Task prompt:
Transcribe each line of text in the rows below verbatim, omitting the pictures from your output.

Provided records:
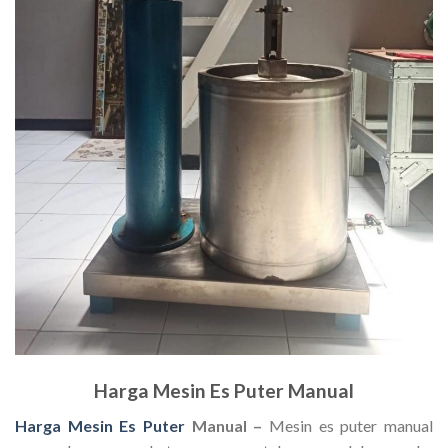
Harga Mesin Es Puter Manual
Harga Mesin Es Puter
Manual –
Mesin es puter manual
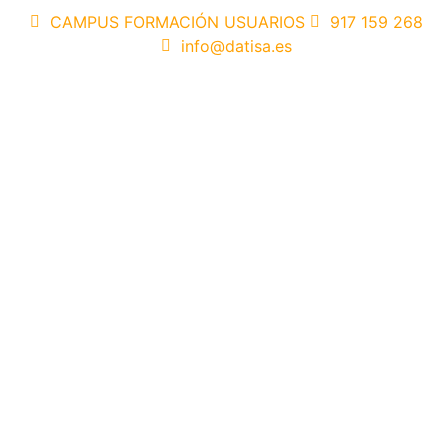
CAMPUS FORMACIÓN USUARIOS
917 159 268
info@datisa.es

Completed exercise:
Harga Mesin Es Puter Manual
Harga Mesin Es Puter
Manual –
Mesin es puter manual
CAMPUS FORMACIÓN USUARIOS
917 159 268
info@datisa.es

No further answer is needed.